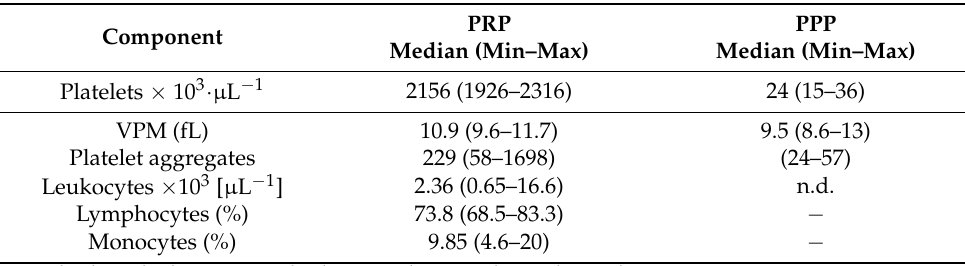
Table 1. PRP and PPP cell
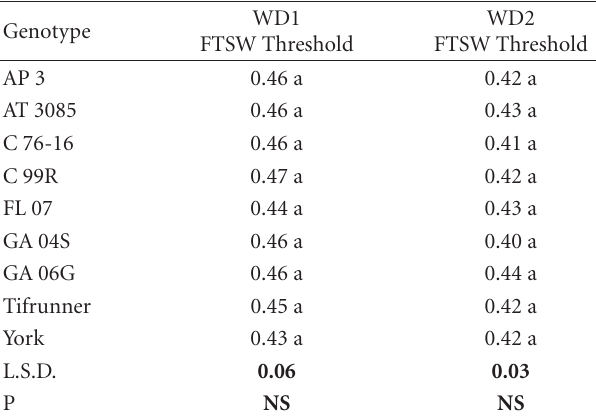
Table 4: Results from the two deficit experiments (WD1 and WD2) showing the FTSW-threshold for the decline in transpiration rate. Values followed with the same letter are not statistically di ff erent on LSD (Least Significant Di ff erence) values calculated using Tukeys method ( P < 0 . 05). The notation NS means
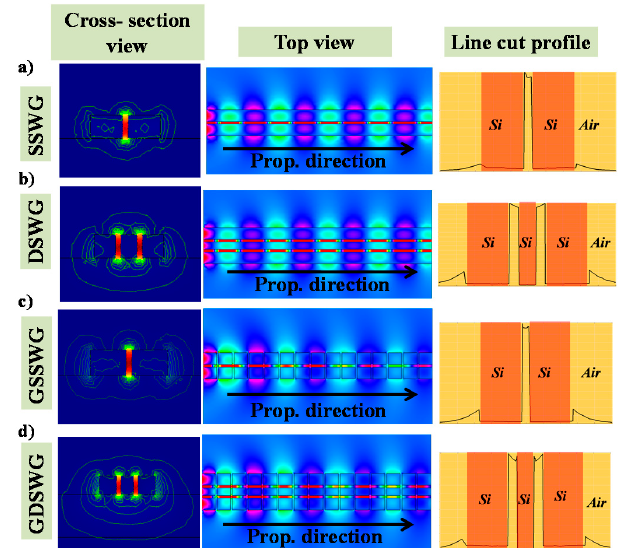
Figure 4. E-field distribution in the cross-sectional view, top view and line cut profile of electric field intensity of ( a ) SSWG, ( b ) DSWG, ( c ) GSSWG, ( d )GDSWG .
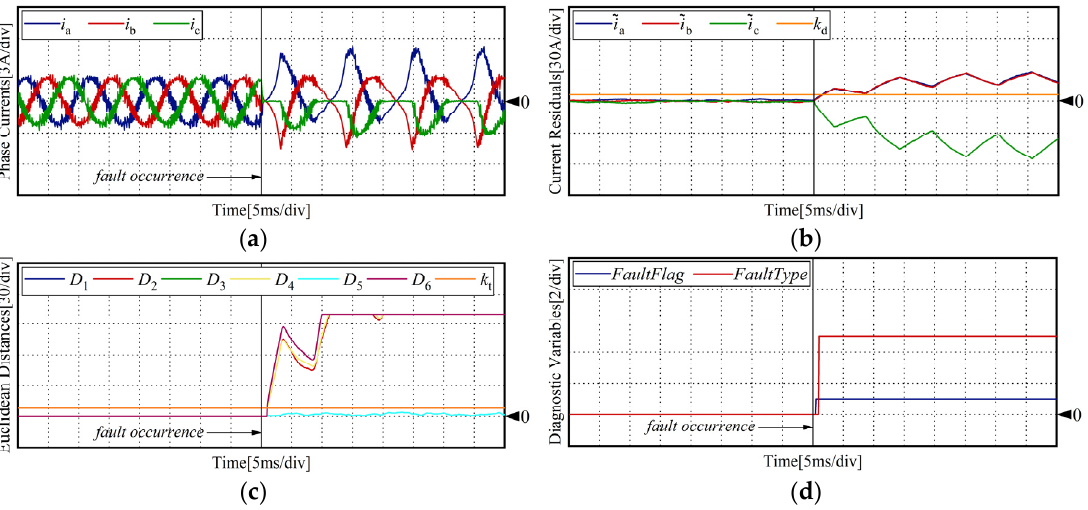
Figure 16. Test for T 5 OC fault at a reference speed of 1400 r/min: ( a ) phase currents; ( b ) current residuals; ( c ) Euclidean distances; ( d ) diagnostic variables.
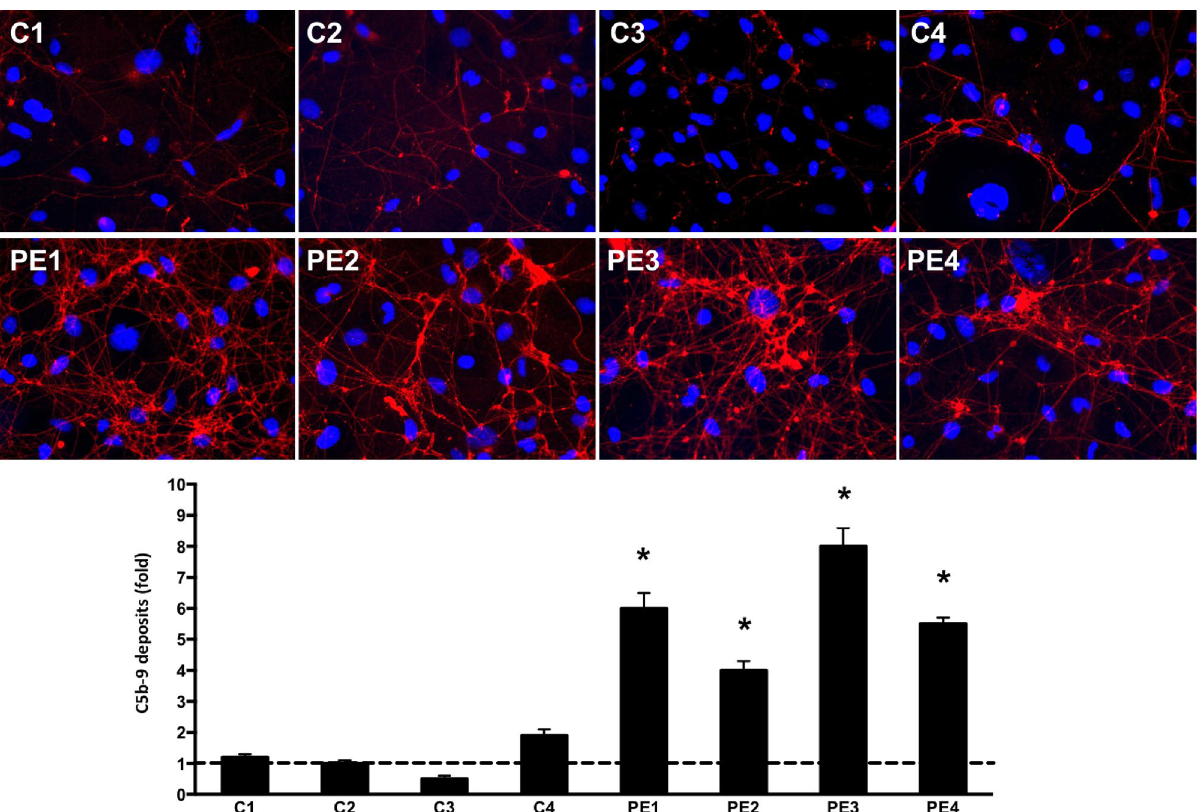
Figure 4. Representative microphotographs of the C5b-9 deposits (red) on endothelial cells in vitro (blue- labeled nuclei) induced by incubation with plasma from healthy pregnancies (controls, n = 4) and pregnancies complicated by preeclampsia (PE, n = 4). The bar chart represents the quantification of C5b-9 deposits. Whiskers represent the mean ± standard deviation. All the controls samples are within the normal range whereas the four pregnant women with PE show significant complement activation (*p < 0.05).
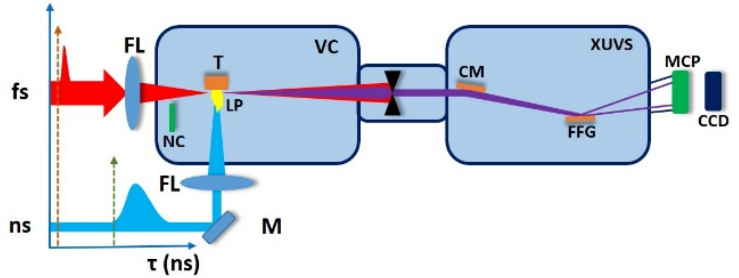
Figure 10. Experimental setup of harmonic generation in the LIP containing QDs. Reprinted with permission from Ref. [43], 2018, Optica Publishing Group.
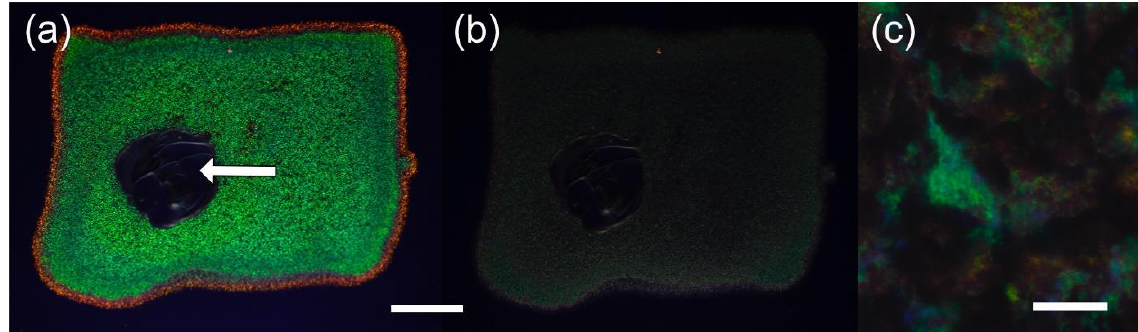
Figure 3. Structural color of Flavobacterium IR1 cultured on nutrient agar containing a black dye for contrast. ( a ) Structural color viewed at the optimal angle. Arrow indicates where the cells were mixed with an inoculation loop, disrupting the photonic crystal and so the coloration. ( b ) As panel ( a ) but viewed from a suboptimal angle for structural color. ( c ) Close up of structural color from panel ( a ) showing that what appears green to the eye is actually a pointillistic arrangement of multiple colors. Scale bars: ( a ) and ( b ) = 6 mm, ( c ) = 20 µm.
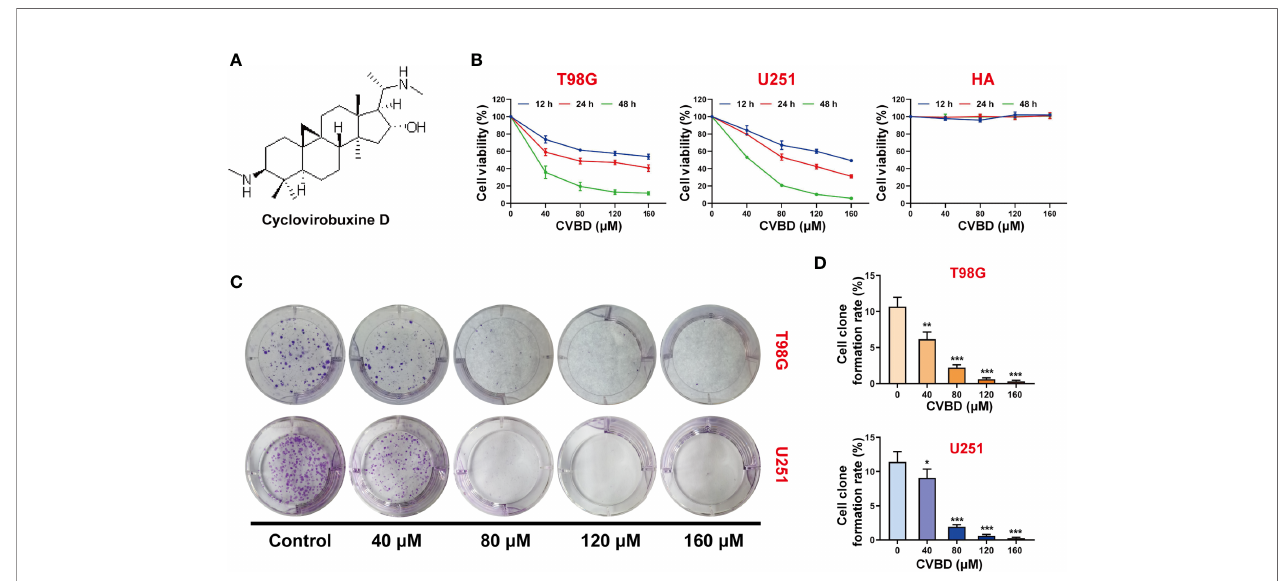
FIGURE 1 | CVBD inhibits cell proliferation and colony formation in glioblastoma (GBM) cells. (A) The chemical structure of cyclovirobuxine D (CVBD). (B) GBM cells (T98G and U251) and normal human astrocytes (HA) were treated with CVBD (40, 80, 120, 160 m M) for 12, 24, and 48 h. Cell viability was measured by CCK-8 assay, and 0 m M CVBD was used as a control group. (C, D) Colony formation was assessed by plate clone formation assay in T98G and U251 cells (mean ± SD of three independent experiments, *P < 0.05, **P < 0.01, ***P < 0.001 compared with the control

------------------------------------------------

What you write out is the stretch of entries from the line containing "Figure 4. E-field" to the line containing "Figure 16. Test", word for word, with both end lines and no pictures.

◆ ANSWER BELOW
Figure 4. E-field distribution in the cross-sectional view, top view and line cut profile of electric field intensity of ( a ) SSWG, ( b ) DSWG, ( c ) GSSWG, ( d )GDSWG .
Figure 16. Test for T 5 OC fault at a reference speed of 1400 r/min: ( a ) phase currents; ( b ) current residuals; ( c ) Euclidean distances; ( d ) diagnostic variables.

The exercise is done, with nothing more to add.